He passed between narrow passageways designed only for single-lane traffic. Most people either walked or used bicycles to get around the village.

As he strolled along, several people on bikes passed by in either direction. The older ones facing him nodded politely as they slipped by. The impertinent young ones didn't even pay any attention to him. Coming from the other direction, those his age hunkered down over their handlebars and kept their backs to him.

The older ones understood who and what Nils Schatz had been. They still feared him.

But it was no longer enough.

Schatz quickened his pace. His meeting with Kluge was at eight o'clock. He checked his watch. He would be ten minutes early.

The whitewashed buildings smelled of freshly baked bread. They were lined up in perfect cookie-cutter formation along the narrow lane. There were no front yards. The stoops opened out directly onto the street.

Schatz could see dumpy elderly housewives moving just inside the immaculate windows that looked out to the lane.

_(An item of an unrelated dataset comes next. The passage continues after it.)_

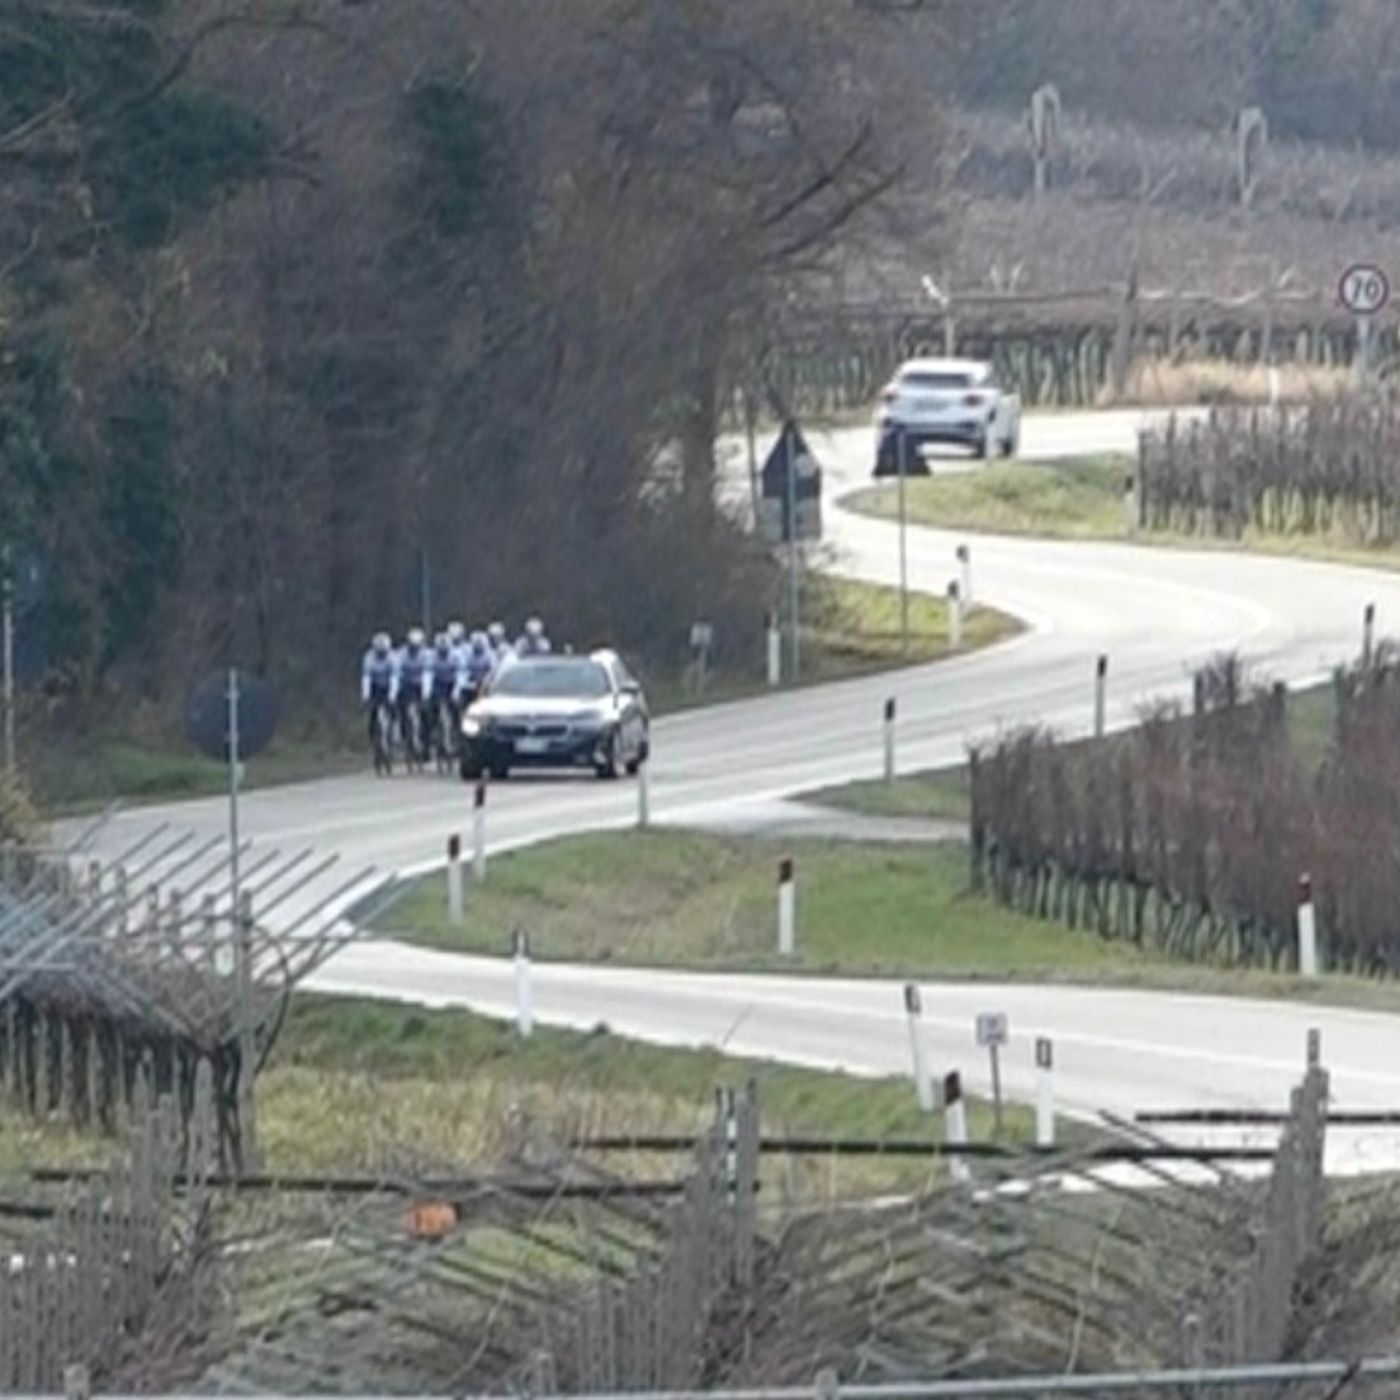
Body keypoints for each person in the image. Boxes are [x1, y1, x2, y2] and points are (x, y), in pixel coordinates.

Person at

The whole village was supposed to remind everyone in it of a picture-perfect Bavarian town. From the gaily painted shutters and window boxes to the neatly tiled roofs. The spotless streets and orderly shops were meant to give the impression that a chunk of Europe had been transplanted somehow to the mountains of Argentina.

But that was not the case.

What the IV village represented was an admission of failure. Those who lived there had been forced to flee the land of their birth and were now deluding themselves into thinking that they had brought some of that land with them.

The sorry fact was, this was not home. And for Nils Schatz, it hadn't been home for more than thirty years.

His breath made fragile puffs of mist in the crisp mountain air. Each puff brought him closer to his last. Soon, there would be no more. It was as if his life were mocking him-floating out before him in this land of his exile.